Daily Agenda: Investors Gauge Political Risks

Trump gets bump in the polls; Bayer’s Monsanto bid is official; Japanese exports contract; fertilizer deal dies on inveresion concerns.


In an uneventful weekend for macroeconomic data, investors focused on political trends in recent days with shifts in both the U.S. and Europe that could portend major changes down the road. In a special vote on Sunday, the Greek parliament embraced further austerity measures in order to clear the way for an additional $12 billion in fresh credit to potentially diffuse renewed concerns about the European Union’s weakest link. Meanwhile in the U.S., a presidential race appears to be shaping up that leaves many policy and economic questions unanswered. While the election is still six months out, the most recent polls suggest that Republican’s presumptive nominee Donald Trump was inching closer to probable Democratic nominee Hillary Clinton. A Washington Post and ABC News poll even shows that the real-estate magnate holds a narrow lead among likely voters.
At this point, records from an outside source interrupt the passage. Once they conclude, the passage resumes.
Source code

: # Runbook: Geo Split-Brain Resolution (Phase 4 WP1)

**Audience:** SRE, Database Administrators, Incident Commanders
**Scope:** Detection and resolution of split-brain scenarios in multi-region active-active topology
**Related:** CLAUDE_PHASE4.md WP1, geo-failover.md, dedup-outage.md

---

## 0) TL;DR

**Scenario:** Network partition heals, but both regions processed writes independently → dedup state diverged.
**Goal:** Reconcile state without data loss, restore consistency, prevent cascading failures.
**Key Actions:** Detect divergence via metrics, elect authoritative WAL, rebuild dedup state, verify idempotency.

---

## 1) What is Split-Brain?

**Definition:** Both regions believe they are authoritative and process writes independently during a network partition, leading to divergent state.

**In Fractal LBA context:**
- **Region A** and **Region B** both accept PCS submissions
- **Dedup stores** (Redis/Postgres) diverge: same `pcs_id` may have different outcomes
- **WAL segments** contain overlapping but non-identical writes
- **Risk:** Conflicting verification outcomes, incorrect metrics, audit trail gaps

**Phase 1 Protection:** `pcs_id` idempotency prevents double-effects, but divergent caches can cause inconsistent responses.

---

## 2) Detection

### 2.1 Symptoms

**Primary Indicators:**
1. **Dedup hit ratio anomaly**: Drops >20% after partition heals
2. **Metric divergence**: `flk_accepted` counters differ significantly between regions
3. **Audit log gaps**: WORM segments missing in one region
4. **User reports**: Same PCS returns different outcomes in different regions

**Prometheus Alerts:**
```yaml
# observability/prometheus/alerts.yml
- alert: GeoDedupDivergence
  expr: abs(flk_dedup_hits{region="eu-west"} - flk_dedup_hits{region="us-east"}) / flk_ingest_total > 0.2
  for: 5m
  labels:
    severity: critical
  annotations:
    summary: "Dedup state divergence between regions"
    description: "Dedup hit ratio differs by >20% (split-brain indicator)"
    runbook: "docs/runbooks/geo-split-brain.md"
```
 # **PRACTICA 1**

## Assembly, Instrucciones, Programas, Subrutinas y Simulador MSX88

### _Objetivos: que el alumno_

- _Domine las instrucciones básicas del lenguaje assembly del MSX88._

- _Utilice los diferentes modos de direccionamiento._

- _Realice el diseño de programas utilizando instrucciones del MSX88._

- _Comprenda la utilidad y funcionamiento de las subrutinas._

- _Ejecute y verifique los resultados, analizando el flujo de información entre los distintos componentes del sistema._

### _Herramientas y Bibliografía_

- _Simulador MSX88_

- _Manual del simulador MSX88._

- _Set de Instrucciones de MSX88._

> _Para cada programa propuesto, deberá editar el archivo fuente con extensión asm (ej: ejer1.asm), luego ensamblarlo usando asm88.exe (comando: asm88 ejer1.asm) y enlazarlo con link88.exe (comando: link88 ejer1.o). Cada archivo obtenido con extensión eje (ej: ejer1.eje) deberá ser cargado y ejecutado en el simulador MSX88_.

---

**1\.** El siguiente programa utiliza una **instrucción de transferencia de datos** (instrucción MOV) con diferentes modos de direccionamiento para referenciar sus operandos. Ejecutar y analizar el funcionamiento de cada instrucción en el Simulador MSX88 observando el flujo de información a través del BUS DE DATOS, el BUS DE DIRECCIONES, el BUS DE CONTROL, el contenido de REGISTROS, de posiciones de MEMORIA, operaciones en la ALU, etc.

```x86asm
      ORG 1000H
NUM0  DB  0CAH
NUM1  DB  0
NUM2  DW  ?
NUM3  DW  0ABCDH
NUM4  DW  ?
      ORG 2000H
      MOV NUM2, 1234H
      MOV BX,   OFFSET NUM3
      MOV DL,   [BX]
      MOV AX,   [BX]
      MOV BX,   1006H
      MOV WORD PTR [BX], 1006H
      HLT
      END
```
As G-7 leaders descend on Tokyo today to prepare for tomorrow’s meetings, national politics rather than monetary policy is in the foreground of market narratives.

Bayer play for Monsanto confirmed. Earlier today German pharmaceutical and chemical giant Bayer confirmed that earlier this month it made an acquisition offer to the board of Monsanto that totals over $62 billion. Bayer shares have slumped since the news as investors fret that the purchase price may be overly rich.

Japanese exports contract. April trade data released today by the Ministry of Finance revealed that a rising yen took a big toll on Japanese exports with total shipments abroad declining by 10.1 percent versus the same month last year. Meanwhile, imports declined by more than 23 percent year-over-year creating a multiyear high surplus of 824 billion ($7.53 billion) yen. Economists note that the data suggests that a quarterly gross-domestic-product contraction is now more likely.

Inversion unravels. U.S.-based CF Industries Holdings today announced that it was forgoing its announced acquisition of Dutch fertilizer manufacturer OCI after new regulations put into effect make it more difficult for U.S. companies to optimize taxation by acquiring offshore rivals. With the deal, valued at more than $5.4 billion, now undone, CF Industries will be required to pay a breakup fee of $150 million. Had the merger been consummated the resulting firm would have been the largest publicly traded global producer of nitrogen-based fertilizers.